**Data supplied**
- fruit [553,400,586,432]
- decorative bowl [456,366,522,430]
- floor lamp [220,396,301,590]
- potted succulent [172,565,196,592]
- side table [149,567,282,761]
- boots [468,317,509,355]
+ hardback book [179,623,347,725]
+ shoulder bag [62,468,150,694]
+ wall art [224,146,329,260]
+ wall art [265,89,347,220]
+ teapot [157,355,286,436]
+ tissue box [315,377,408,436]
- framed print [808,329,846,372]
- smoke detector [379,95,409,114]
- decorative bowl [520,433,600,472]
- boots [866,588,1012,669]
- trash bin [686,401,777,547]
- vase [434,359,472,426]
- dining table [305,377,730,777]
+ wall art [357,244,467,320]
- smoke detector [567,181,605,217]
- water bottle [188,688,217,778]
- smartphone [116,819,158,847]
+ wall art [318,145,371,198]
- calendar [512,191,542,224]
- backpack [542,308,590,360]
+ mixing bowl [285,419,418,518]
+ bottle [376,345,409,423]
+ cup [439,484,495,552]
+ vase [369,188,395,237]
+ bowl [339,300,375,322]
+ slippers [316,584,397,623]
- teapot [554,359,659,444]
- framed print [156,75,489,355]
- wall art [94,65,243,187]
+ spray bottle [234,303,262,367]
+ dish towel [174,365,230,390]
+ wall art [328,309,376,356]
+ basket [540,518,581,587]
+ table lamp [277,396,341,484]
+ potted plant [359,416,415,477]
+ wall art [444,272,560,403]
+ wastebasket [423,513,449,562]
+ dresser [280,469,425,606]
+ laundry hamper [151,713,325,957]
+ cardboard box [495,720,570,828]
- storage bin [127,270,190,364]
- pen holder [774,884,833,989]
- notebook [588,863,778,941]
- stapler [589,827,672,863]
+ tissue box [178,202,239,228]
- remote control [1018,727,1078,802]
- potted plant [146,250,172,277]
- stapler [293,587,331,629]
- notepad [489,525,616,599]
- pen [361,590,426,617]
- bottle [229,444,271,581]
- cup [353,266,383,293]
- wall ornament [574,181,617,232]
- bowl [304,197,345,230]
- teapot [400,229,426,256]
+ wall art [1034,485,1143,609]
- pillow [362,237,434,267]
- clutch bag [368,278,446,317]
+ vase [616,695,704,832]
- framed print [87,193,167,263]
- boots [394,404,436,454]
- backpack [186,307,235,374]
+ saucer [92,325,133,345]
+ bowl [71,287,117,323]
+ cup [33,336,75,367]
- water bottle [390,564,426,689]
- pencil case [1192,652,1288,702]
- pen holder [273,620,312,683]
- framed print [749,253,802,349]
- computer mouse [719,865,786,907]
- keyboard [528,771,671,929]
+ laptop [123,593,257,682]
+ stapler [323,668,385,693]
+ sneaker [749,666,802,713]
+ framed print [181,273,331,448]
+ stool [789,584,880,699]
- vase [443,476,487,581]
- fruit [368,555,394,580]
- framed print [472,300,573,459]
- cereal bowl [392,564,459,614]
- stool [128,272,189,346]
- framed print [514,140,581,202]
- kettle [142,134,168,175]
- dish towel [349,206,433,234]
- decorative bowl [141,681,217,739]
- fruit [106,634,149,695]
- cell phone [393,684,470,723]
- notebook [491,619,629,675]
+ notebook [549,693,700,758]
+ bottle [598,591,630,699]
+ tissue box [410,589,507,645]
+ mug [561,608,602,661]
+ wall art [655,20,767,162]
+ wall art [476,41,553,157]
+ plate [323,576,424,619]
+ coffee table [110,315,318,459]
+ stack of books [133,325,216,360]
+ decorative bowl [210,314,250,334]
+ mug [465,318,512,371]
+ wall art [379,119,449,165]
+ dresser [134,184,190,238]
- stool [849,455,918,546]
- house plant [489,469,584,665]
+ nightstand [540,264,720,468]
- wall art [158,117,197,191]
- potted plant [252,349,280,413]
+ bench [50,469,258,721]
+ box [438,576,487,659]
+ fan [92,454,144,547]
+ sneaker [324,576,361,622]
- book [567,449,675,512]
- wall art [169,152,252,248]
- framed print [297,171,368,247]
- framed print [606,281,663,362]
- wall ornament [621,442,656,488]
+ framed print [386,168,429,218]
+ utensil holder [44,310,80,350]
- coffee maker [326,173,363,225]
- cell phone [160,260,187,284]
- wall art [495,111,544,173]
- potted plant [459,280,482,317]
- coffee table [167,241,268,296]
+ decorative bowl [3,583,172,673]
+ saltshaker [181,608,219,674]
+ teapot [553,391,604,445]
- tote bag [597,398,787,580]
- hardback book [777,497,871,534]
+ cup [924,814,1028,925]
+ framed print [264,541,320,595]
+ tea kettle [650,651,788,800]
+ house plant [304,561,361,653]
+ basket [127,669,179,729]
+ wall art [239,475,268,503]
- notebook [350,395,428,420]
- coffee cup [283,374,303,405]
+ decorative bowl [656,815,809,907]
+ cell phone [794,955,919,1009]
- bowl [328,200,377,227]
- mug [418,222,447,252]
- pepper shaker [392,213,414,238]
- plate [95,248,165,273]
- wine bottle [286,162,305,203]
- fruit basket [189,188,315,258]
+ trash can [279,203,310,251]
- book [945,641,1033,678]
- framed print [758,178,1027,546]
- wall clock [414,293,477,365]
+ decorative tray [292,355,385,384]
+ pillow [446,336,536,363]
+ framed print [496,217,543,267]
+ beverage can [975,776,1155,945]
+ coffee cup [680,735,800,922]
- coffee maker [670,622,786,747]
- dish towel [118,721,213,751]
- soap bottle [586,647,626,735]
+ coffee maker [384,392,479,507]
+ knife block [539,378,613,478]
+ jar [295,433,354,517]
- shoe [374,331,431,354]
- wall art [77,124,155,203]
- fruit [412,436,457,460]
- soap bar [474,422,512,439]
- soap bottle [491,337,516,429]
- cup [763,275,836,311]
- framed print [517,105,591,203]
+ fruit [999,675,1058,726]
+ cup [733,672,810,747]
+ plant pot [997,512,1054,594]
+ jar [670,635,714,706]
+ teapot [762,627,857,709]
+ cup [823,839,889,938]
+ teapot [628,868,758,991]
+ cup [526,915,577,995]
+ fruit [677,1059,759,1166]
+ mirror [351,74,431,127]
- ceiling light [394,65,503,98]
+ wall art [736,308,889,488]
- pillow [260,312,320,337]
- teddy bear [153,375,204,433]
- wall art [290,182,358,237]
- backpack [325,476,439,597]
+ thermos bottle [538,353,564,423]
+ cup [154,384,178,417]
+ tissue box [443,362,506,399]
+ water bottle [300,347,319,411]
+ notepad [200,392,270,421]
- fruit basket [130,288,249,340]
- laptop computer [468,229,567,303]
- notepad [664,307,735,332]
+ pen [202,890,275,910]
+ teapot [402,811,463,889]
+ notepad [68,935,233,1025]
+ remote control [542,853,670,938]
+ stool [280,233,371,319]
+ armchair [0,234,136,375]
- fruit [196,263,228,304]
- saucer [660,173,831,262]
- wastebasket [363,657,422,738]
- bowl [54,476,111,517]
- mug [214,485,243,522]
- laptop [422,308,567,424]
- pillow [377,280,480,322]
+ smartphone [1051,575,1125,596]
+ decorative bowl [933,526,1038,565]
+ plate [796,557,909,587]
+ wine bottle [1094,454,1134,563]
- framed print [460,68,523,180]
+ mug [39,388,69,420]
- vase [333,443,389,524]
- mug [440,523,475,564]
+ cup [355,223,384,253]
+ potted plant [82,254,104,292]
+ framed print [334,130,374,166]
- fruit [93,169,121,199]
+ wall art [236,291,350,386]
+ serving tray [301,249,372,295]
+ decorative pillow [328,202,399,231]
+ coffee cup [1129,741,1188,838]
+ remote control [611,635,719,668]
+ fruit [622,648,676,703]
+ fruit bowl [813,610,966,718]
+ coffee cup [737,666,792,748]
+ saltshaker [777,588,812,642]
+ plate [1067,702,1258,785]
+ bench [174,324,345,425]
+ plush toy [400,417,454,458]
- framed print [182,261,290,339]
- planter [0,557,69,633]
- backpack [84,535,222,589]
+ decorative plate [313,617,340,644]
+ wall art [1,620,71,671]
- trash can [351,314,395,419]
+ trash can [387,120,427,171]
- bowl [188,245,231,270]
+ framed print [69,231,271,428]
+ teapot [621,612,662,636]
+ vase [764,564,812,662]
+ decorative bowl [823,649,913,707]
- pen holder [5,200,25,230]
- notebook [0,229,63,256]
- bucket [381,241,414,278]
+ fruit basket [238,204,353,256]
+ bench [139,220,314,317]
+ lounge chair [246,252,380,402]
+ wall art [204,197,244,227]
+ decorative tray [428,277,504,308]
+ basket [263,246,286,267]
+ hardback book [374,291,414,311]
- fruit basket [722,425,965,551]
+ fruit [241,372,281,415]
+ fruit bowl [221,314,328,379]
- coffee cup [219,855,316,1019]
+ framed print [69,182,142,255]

**What you should do**
Going down the listing above, begin printing at the line with "- boots [468,317,509,355]" and finish with the line with "- dining table [305,377,730,777]", exactly as they appear.

**Answer section**
- boots [468,317,509,355]
+ hardback book [179,623,347,725]
+ shoulder bag [62,468,150,694]
+ wall art [224,146,329,260]
+ wall art [265,89,347,220]
+ teapot [157,355,286,436]
+ tissue box [315,377,408,436]
- framed print [808,329,846,372]
- smoke detector [379,95,409,114]
- decorative bowl [520,433,600,472]
- boots [866,588,1012,669]
- trash bin [686,401,777,547]
- vase [434,359,472,426]
- dining table [305,377,730,777]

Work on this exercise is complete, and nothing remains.